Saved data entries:
==========

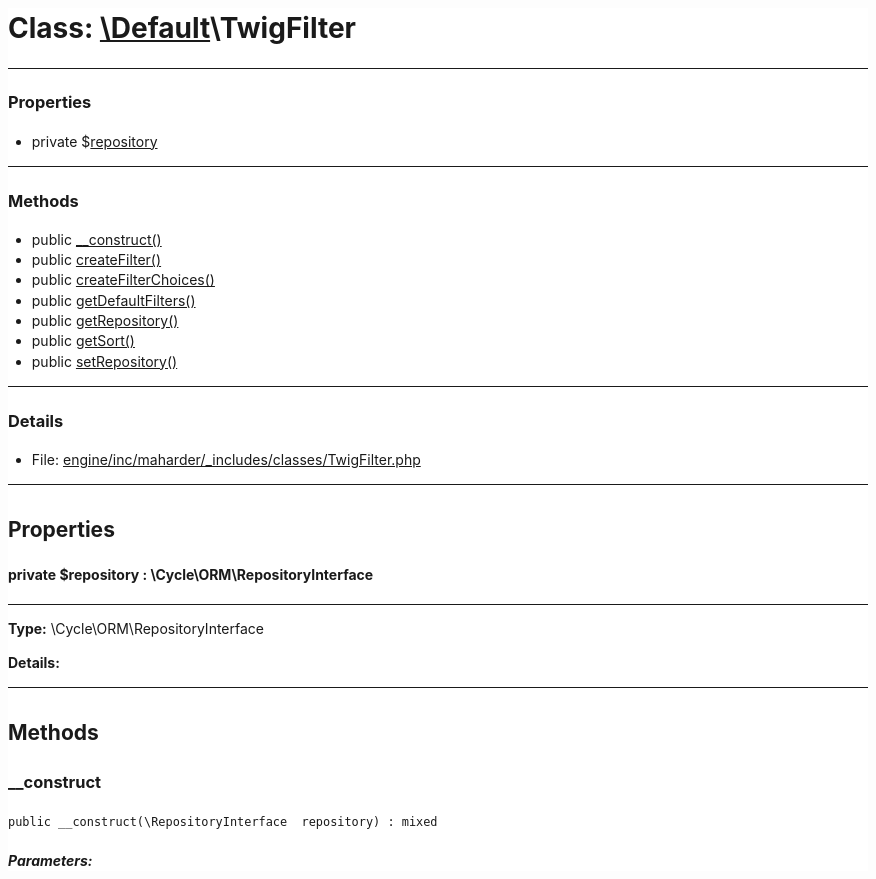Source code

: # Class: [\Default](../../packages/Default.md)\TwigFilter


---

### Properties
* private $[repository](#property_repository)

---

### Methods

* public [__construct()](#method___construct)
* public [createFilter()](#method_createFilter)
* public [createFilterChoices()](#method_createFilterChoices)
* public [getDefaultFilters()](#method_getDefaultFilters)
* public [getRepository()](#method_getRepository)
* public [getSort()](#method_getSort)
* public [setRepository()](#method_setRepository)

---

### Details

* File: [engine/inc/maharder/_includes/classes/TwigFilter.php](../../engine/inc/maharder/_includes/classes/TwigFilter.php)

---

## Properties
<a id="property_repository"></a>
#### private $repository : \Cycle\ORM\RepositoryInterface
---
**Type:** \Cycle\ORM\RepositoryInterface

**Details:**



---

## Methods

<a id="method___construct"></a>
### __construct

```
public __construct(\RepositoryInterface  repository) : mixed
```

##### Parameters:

==========

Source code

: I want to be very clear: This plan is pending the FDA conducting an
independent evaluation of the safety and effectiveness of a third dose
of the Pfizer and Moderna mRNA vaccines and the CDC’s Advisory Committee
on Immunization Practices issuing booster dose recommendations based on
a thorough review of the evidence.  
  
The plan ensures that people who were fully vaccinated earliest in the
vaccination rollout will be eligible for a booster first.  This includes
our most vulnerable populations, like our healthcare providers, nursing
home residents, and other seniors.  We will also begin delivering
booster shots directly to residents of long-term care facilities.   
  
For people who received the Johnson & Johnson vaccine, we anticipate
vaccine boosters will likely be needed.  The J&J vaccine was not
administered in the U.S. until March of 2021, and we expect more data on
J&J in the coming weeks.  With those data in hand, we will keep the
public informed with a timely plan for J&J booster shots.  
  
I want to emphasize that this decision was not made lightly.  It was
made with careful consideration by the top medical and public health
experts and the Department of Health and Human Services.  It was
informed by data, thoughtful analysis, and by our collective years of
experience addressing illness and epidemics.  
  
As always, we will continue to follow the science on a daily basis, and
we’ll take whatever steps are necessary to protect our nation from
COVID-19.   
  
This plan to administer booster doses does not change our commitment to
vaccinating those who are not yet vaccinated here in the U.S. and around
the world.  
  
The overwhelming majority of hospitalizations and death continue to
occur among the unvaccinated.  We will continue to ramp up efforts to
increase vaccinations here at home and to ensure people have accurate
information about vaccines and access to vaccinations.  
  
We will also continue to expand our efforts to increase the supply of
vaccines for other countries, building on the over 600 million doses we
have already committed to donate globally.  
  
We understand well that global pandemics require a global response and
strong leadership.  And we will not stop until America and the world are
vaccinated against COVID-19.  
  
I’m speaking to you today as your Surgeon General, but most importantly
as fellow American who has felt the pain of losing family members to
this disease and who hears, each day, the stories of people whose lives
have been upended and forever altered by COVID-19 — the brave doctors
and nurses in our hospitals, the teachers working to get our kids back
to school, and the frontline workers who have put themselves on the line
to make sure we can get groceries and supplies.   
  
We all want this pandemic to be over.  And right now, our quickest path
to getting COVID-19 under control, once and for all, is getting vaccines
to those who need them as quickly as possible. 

==========

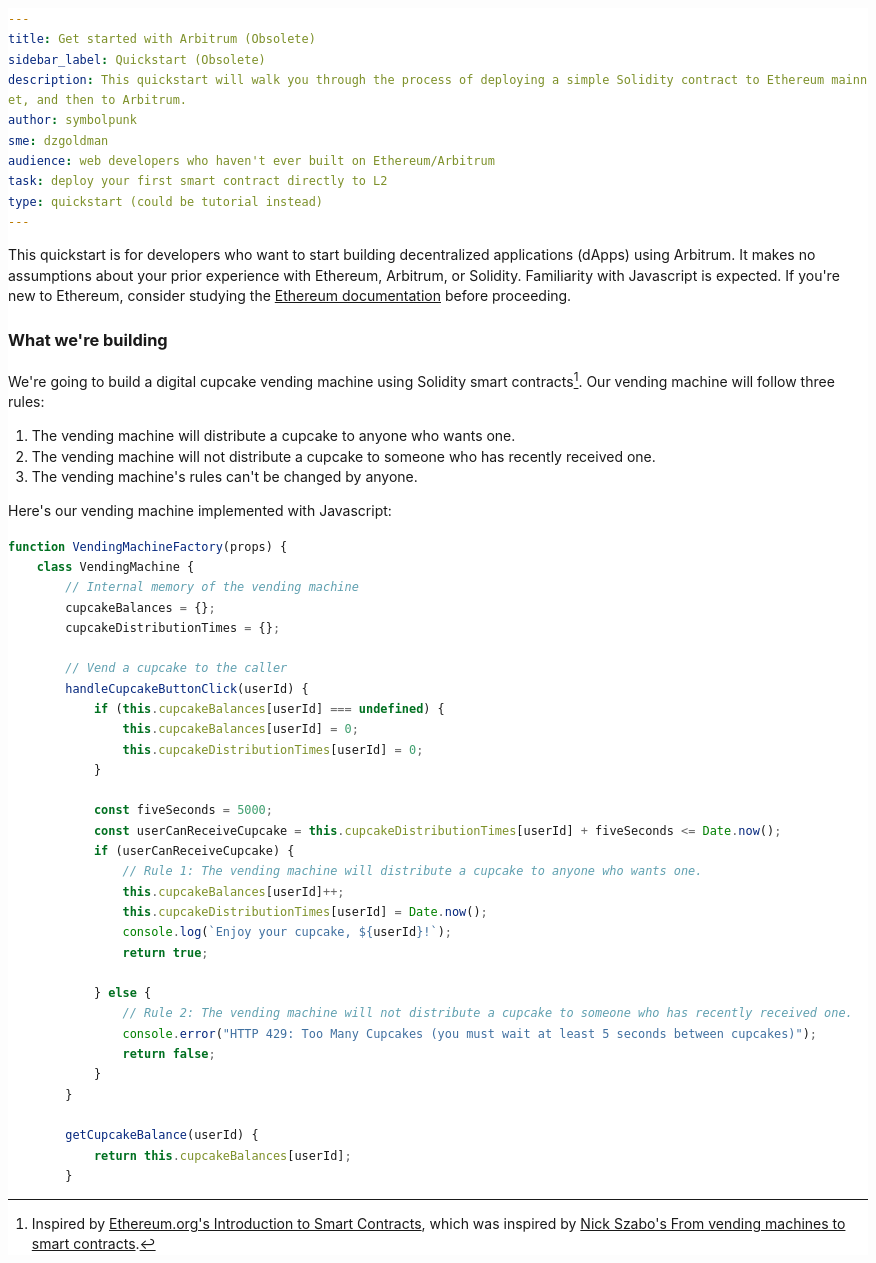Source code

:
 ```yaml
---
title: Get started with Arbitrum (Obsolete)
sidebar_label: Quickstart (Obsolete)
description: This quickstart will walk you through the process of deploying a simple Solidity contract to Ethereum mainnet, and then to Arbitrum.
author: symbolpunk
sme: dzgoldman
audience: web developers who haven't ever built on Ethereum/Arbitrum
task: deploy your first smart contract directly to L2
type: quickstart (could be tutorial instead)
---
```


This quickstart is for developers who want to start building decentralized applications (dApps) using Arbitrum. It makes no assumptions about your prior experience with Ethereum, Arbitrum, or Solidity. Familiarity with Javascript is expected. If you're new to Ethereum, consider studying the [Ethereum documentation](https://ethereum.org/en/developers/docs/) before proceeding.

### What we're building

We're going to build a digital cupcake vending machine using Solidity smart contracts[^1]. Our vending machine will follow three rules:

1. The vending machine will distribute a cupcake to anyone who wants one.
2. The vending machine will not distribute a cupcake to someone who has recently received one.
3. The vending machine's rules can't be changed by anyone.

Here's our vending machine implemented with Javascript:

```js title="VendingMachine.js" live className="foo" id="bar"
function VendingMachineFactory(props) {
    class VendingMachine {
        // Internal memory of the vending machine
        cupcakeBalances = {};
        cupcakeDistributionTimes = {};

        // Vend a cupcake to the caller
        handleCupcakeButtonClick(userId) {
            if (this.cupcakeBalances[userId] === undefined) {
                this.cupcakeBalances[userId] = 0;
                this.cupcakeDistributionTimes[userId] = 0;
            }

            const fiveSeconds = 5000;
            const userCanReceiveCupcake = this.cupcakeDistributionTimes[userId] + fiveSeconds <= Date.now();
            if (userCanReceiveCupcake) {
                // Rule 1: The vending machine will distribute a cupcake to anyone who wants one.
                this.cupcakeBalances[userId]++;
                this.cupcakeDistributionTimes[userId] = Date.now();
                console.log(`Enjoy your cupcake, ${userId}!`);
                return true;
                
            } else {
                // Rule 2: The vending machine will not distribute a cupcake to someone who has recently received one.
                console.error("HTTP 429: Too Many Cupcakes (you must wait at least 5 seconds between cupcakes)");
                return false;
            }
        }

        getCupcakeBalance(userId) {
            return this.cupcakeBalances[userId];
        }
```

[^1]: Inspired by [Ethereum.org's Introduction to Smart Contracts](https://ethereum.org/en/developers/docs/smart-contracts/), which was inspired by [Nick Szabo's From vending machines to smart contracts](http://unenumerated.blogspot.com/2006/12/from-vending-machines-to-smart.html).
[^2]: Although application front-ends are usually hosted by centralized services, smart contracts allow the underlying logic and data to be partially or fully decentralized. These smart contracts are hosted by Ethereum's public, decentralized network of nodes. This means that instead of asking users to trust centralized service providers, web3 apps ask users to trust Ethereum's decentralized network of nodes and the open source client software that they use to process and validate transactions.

==========

WHAT YOU ARE ASKED TO DO -> What is needed is the count of lines in the records that include the word "first", with no other text.

SOLUTION FOR THIS PROBLEM -> 2